Task goal :: When copying the records below, omit any image and print everything else exactly.

[[ Data in this exercise, beginning ]]

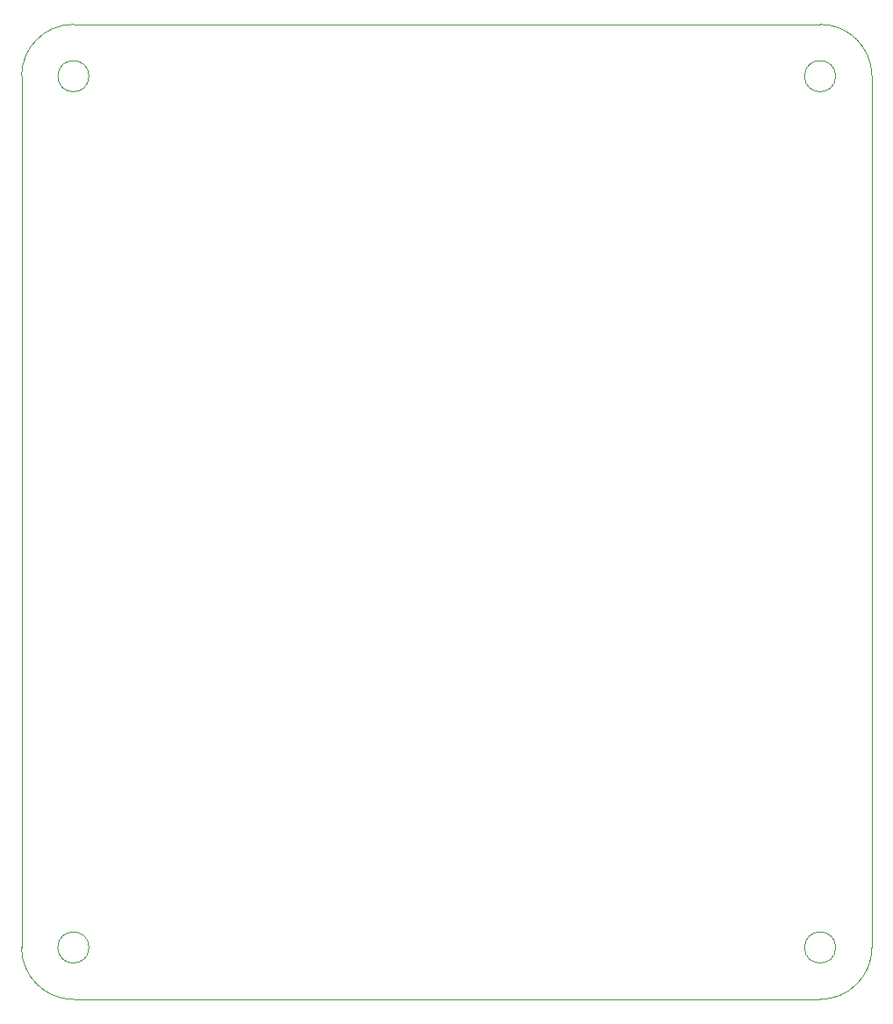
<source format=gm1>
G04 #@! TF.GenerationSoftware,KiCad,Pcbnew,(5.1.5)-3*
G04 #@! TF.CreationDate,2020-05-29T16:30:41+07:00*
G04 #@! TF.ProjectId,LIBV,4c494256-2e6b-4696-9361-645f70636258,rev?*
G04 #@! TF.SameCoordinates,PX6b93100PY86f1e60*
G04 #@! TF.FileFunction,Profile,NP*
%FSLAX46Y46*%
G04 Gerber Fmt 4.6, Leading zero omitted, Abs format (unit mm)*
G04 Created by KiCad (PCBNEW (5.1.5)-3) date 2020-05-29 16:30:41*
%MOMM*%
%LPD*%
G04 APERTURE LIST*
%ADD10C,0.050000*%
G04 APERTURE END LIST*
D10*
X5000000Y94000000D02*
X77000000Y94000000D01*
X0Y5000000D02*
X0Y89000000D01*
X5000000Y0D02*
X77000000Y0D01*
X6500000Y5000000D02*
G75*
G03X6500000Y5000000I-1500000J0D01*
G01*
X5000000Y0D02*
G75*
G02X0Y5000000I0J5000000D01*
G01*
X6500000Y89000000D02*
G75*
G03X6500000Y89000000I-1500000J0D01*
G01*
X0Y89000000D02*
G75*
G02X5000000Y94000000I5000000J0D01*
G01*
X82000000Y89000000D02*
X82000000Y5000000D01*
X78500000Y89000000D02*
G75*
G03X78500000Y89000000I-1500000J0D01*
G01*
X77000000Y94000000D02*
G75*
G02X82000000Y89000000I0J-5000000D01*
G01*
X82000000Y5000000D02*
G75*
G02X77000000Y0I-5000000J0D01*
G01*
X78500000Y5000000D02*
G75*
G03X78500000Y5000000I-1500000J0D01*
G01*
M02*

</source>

[[ Data in this exercise, end ]]

Written answer ::
<source format=gm1>
G04 #@! TF.GenerationSoftware,KiCad,Pcbnew,(5.1.5)-3*
G04 #@! TF.CreationDate,2020-05-29T16:30:41+07:00*
G04 #@! TF.ProjectId,LIBV,4c494256-2e6b-4696-9361-645f70636258,rev?*
G04 #@! TF.SameCoordinates,PX6b93100PY86f1e60*
G04 #@! TF.FileFunction,Profile,NP*
%FSLAX46Y46*%
G04 Gerber Fmt 4.6, Leading zero omitted, Abs format (unit mm)*
G04 Created by KiCad (PCBNEW (5.1.5)-3) date 2020-05-29 16:30:41*
%MOMM*%
%LPD*%
G04 APERTURE LIST*
%ADD10C,0.050000*%
G04 APERTURE END LIST*
D10*
X5000000Y94000000D02*
X77000000Y94000000D01*
X0Y5000000D02*
X0Y89000000D01*
X5000000Y0D02*
X77000000Y0D01*
X6500000Y5000000D02*
G75*
G03X6500000Y5000000I-1500000J0D01*
G01*
X5000000Y0D02*
G75*
G02X0Y5000000I0J5000000D01*
G01*
X6500000Y89000000D02*
G75*
G03X6500000Y89000000I-1500000J0D01*
G01*
X0Y89000000D02*
G75*
G02X5000000Y94000000I5000000J0D01*
G01*
X82000000Y89000000D02*
X82000000Y5000000D01*
X78500000Y89000000D02*
G75*
G03X78500000Y89000000I-1500000J0D01*
G01*
X77000000Y94000000D02*
G75*
G02X82000000Y89000000I0J-5000000D01*
G01*
X82000000Y5000000D02*
G75*
G02X77000000Y0I-5000000J0D01*
G01*
X78500000Y5000000D02*
G75*
G03X78500000Y5000000I-1500000J0D01*
G01*
M02*

</source>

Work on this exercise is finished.